Latino Voices

Latino Activists Want Texas Schools To Address 'Institutionalized Racism'

Latino activists in Texas are demanding a public school curriculum that reflects the student body, calling on the State Board of Education to offer high schoolers courses in Mexican-American Studies.

At a board meeting Wednesday, activists will ask for Mexican-American history and literature classes to be added to the list of high school courses that can be taken for college credit, as well as to the list of “endorsed" special topics in the arts and humanities.

Despite the fact that more than half of the nearly 5 million students in Texas public schools are Latino, Mexican-American Studies are not currently in the state's planned curriculum.
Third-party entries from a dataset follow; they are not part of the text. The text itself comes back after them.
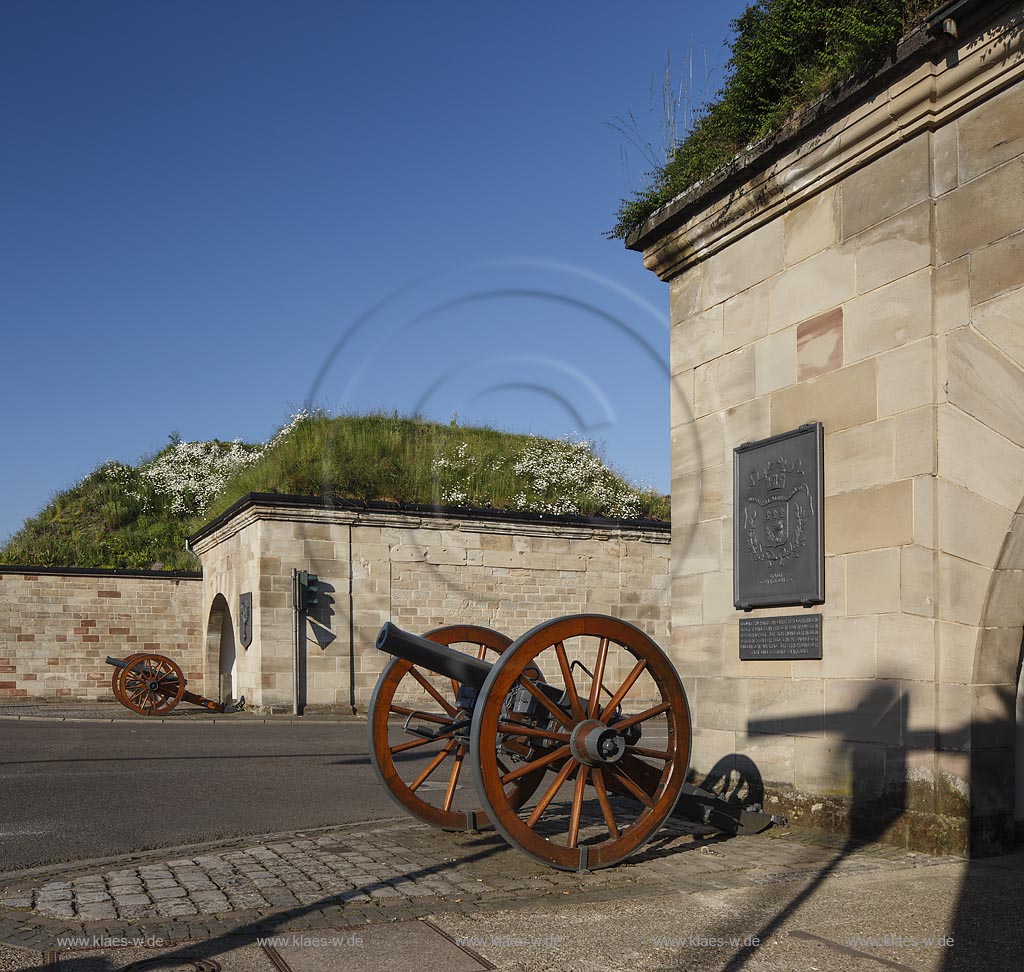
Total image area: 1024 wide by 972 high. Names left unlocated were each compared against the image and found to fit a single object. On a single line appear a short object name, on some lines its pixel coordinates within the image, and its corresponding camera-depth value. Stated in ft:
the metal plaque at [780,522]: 22.70
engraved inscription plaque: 22.57
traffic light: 61.05
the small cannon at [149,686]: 62.90
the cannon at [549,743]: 17.25
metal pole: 61.00
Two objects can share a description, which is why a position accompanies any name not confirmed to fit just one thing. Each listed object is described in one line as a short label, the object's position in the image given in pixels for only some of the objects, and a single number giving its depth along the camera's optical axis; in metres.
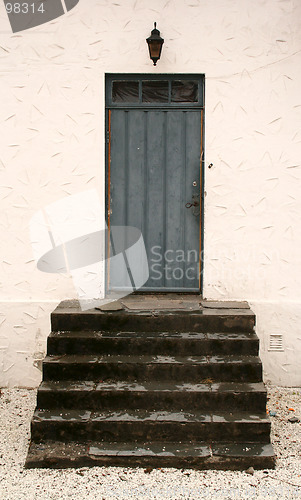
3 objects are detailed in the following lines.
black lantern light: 4.40
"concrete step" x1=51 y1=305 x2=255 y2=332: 4.18
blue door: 4.80
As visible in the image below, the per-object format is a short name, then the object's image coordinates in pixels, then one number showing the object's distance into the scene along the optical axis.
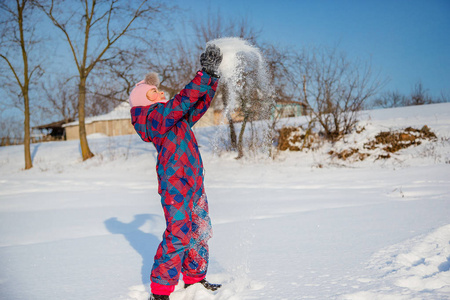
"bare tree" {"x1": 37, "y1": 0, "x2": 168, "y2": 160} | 13.47
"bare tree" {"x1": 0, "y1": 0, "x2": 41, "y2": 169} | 13.38
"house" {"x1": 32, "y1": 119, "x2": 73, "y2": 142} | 44.22
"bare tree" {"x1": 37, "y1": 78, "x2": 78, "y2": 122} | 47.03
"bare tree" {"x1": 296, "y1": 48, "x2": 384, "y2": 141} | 10.37
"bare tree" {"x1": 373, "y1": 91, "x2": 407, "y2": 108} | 28.48
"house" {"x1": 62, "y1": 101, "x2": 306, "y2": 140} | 34.78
Librotraficante, a group founded to protest the Arizona legislature’s dismantling of a controversial Mexican-American Studies curriculum in Tucson, says the Republican-majority Texas board could help institutionalize the field by including it.

“We’re not asking for any laws to be changed,” Tony Diaz told The Huffington Post. “Mexican-American Studies is an accepted field of study.”

The idea has resonated with historian Emilio Zamora, a professor at the University of Texas at Austin.

“I think it’s high time for our public schools to demonstrate greater interest in the history and culture of Mexican-Americans, primarily because it makes pedagogical sense,” Zamora told HuffPost. “It’s going to encourage the kids and it’s going to provide a very creative perspective to study U.S. history.”

But the chair of the State Board of Education, Barbara Cargill (R), says supporters of Mexican-American Studies should pursue the idea through local districts, rather than asking the state to mandate the development of new courses.

“It takes a long, long time to develop a course,” Cargill said. “In the future, it could be a consideration, but just boom, developing a course like that by the time we’re going to vote in January, is not possible.”

Some high schools already partner with community colleges to offer Mexican-American Studies. Other programs are in development.

Tony Villanueva, the chair of Behavioral Sciences at Palo Alto College in San Antonio, began exploring the possibility of teaming up with local high schools to offer Mexican-American Studies courses for dual credit last year. The plan is still in development.

“Four schools immediately jumped in and said 'Oh yeah, that would be great,'" Villanueva said. “And it’s not exclusive to Mexican-American kids, it should be for anybody. We are a very Hispanic community here in South Texas, so it behooves all of us."

Juan Tejeda, an instructor of Music and Mexican-American Studies at Palo Alto, is spearheading the dual credit effort. He doesn’t oppose the idea that education in Mexican-American Studies should emanate from initiatives like his, but he says he’d like to see the education board take a more active role.

“Ultimately I would feel better if it were a sanctioned discipline and approved by the State Board of Education,” Tejeda says. “It would be an affirmation.”

Tejeda pointed to the comparatively high dropout rate among Hispanics as evidence for the need for a greater emphasis on Mexican-American Studies. The graduation rate for Latino students stood at 84.3 percent for the class of 2012, according to the Texas Education Agency, while it was 93 percent for white students.

“Unfortunately, there’s some institutionalized racism in our educational system that needs to be addressed,” Tejeda said. “Students are not seeing themselves reflected positively in the textbooks … If the schools are making you feel bad about who you are, you’re not going to be able to succeed.”

Some members of the board appear to agree.

Ruben Cortez, a Democrat from the heavily Mexican-American Rio Grande Valley, says he hopes to advance the proposal -- if not at Wednesday’s meeting, then further down the line, when the board takes up social studies development.

“I think it’s an outstanding idea,” Cortez said. “Given the change in our demographics, I think it’s important that Hispanic students have wider exposure to our Latino heroes.”